ScholarEra / SchoolStatement (Translation)
Al-Tabari (d. 923)Early Tafsir / Sunni“The Torah that remains in their hands in our time is the Torah that was revealed to Moses.”Tafsir al-Tabari
Al-Razi (d. 1210)Ash‘ari / Kalam“About the Torah and Gospel, there is no proof that they were altered or that their texts were changed.”Mafātīḥ al-Ghayb
Al-Qurtubi (d. 1273)Maliki / Tafsir“The people of the Book have preserved the Book of God and recite it as it was revealed.”Tafsir al-Qurtubi on Qur’an 2:121
Al-Bukhari (d. 870)Hadith CompilerCites Jews reading from the Torah to settle disputes in the Prophet’s presence — indicating he regarded it as valid (Sahih al-Bukhari, Kitab at-Tawhid)
Ibn Khaldun (d. 1406)Historian / Polymath“The Jews and Christians have preserved their Scriptures and learned them as the Muslims have preserved the Quran.”Muqaddimah

Classical Muslim scholarship made a clear distinction between misinterpretation and textual corruption. Figures such as Al-Tabari, Al-Razi, Al-Qurtubi, and Ibn Khaldun did not deny that the Torah and the Gospel existing in their own eras were the same Scriptures originally revealed by God. Their critiques focused on how some Jews and Christians understood, applied, or interpreted their Scriptures—accusing them of distorting meaning, not altering manuscripts. In other words, the earliest Islamic engagement with the Bible was hermeneutical, not textual, and only much later did the notion of widespread textual corruption appear in Muslim arguments.

Ibn Hazm, writing in 11th-century Muslim Spain, advanced the idea that Jews and Christians had altered the actual wording of the Torah and the Gospel. His arguments arose primarily in response to Christian theologians who were making strong use of the Bible in interreligious debate.

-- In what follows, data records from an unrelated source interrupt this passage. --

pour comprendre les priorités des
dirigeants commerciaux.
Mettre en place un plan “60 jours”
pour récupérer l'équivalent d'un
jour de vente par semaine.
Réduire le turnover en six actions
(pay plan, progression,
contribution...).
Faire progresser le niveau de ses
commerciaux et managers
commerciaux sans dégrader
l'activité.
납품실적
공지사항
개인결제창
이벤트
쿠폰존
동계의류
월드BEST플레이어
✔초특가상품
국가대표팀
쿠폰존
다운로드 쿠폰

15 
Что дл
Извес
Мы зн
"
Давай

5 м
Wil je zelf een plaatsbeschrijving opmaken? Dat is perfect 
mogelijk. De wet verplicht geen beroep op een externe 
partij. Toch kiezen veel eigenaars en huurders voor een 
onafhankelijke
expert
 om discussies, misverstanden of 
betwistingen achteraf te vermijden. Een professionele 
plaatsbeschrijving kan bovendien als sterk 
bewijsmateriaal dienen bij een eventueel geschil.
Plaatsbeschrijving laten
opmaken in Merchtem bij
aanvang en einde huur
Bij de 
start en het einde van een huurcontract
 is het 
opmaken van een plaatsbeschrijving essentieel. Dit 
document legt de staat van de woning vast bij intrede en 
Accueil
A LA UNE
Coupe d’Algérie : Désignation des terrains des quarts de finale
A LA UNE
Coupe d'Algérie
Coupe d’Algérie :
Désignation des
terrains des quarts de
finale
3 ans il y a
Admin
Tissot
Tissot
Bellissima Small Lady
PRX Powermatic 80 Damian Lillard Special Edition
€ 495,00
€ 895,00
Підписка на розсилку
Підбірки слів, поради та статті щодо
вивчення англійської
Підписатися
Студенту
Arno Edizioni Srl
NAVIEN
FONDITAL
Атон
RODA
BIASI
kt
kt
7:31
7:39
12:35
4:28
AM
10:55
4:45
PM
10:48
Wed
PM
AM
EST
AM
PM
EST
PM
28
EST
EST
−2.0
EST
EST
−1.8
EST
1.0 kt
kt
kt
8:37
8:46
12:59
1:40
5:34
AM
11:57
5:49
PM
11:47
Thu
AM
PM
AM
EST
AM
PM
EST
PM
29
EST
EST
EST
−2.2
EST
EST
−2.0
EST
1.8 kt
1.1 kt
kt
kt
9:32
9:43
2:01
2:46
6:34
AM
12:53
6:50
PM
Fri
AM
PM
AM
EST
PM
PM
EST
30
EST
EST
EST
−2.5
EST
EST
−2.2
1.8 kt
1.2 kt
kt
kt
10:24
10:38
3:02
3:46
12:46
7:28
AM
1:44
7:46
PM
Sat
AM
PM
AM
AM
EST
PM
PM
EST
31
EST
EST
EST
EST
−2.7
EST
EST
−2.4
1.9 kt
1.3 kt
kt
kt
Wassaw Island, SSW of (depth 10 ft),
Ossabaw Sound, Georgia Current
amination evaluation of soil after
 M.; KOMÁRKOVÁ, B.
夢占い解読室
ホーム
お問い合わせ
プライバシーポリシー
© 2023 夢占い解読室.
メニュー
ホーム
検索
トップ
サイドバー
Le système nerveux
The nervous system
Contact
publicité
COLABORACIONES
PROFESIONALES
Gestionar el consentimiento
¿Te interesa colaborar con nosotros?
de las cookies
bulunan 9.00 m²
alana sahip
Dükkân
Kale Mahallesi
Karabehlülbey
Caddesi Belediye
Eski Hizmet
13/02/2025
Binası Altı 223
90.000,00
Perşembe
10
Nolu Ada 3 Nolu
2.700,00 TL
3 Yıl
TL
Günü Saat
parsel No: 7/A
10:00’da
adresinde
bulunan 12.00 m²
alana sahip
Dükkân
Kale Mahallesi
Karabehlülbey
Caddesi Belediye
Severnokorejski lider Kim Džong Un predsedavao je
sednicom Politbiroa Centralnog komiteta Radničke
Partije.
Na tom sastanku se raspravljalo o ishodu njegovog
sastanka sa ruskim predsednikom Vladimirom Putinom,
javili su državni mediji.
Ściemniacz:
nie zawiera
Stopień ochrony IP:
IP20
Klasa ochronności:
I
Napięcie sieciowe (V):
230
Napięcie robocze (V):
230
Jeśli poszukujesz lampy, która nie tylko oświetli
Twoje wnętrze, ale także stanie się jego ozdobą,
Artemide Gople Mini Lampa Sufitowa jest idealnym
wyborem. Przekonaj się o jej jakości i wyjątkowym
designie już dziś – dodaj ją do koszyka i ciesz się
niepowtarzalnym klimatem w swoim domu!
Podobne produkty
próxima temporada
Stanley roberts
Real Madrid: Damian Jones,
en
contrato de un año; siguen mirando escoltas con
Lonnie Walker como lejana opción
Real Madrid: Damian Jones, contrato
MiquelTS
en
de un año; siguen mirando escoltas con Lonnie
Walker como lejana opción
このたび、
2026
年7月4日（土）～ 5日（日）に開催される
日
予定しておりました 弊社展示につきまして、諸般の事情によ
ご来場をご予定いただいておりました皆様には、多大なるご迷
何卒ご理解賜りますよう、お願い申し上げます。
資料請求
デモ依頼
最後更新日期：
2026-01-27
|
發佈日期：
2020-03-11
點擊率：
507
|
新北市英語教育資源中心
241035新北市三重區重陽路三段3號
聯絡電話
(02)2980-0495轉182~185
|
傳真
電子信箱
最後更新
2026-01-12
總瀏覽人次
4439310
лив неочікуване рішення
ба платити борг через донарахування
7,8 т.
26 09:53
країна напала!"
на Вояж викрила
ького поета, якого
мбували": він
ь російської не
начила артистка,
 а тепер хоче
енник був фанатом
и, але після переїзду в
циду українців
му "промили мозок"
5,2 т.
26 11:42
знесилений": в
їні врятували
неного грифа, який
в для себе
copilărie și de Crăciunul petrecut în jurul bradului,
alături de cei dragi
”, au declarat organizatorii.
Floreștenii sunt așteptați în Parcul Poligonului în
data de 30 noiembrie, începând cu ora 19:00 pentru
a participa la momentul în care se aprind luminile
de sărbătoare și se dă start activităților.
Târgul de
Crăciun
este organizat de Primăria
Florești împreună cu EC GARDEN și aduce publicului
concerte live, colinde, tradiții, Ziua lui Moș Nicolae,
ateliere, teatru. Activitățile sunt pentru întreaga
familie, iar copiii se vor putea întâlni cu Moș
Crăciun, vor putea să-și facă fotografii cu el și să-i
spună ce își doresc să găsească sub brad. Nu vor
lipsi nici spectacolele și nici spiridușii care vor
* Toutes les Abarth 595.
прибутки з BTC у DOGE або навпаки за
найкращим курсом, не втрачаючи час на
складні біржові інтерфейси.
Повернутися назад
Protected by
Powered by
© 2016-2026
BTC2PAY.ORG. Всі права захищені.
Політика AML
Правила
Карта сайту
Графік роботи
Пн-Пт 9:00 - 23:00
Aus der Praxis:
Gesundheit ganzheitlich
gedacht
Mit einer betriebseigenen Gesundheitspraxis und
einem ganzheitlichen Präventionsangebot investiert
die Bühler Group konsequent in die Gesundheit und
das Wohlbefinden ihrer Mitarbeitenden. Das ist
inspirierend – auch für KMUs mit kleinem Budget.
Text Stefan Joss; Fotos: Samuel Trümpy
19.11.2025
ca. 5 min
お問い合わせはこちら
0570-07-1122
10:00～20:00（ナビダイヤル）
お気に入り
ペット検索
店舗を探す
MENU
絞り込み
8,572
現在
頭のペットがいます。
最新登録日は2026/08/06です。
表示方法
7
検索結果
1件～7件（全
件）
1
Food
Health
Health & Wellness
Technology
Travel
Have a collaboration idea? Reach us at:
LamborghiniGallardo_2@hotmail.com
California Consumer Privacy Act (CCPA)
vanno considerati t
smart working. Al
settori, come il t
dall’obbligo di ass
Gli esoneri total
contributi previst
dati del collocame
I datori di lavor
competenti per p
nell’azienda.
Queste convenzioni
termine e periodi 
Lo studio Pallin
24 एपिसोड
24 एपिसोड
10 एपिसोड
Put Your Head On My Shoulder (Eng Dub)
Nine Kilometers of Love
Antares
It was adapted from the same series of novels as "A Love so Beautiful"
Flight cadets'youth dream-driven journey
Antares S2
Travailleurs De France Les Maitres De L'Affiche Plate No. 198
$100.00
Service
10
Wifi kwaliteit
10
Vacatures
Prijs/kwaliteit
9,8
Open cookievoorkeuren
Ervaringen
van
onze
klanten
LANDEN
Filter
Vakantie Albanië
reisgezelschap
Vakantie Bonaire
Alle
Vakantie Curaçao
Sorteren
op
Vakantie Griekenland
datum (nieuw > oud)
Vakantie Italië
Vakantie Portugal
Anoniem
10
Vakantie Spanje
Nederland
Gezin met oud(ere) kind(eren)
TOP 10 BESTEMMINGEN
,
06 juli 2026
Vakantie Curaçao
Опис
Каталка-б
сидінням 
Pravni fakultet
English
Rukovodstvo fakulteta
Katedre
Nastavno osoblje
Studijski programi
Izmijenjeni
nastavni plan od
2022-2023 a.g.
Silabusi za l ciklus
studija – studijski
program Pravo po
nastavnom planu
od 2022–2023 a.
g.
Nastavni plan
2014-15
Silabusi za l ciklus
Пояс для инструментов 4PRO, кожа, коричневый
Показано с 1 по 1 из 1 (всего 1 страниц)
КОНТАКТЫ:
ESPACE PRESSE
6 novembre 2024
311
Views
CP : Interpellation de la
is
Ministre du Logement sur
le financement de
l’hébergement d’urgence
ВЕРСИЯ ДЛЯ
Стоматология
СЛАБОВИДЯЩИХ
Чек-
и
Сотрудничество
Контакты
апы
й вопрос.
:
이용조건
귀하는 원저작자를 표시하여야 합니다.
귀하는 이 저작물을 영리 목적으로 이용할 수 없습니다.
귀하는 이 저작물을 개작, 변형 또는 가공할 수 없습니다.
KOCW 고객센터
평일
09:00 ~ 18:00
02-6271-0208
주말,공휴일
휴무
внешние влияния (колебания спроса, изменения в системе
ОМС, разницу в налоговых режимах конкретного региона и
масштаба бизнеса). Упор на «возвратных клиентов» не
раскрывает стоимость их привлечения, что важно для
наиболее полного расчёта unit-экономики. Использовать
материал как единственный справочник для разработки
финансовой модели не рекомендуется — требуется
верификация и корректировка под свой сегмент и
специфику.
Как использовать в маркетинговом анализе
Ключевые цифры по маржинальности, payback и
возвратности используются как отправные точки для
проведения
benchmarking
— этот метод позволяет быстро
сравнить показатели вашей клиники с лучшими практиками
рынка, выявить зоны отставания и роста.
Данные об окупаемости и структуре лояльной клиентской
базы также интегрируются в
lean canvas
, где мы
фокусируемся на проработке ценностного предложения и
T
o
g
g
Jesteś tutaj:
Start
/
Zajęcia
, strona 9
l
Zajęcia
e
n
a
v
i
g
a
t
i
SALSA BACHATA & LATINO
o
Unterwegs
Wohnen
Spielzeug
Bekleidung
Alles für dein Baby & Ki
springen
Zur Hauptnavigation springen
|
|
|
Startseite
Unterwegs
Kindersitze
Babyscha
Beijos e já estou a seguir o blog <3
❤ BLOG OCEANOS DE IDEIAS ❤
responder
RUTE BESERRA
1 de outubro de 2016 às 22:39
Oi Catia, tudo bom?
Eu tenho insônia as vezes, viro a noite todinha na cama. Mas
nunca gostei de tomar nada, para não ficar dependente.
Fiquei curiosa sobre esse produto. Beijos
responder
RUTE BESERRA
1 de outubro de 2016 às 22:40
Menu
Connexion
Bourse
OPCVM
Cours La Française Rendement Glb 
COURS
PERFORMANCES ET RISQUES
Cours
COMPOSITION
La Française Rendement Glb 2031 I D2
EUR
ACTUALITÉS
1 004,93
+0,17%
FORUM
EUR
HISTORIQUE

Before Ibn Hazm, most Muslim scholars criticized interpretation rather than the text itself. His approach marked a turning point, shifting Islamic critique from meaning-level distortion to text-level corruption, and it gradually influenced later Muslim writers even though it was not the dominant view in earlier centuries.

By the time Ibn Hazm began advancing the idea of textual corruption in the 11th century (d. 1064), the biblical canon had been recognized for well over 600 years. The New Testament’s 27 books were formally affirmed in the late 4th century (AD 367–397), and the Old Testament canon had been functionally fixed even earlier—long before the time of Jesus. This means that when Ibn Hazm introduced the first major textual corruption thesis, the Bible had already existed in its recognized canonical form for centuries, unchallenged on textual grounds by Muslims. Even more significantly, the most widely used modern translations of the Bible are based on manuscripts that are hundreds of years older than Muhammad—including Greek, Hebrew, Syriac, and Latin texts from the 2nd–6th centuries.

In other words, the Scriptures that Muhammad affirmed as “guidance and light” (Surah 5:44, 5:46) are the very same Scriptures modern textual scholarship uses today. The timeline itself shows that the notion of widespread textual corruption arrived far too late to be historically credible.

Challenge Question: If the Torah and Gospel were truly revealed by God and described as “guidance and light,” then on what basis could they later become corrupt without the Quran ever mentioning such an event?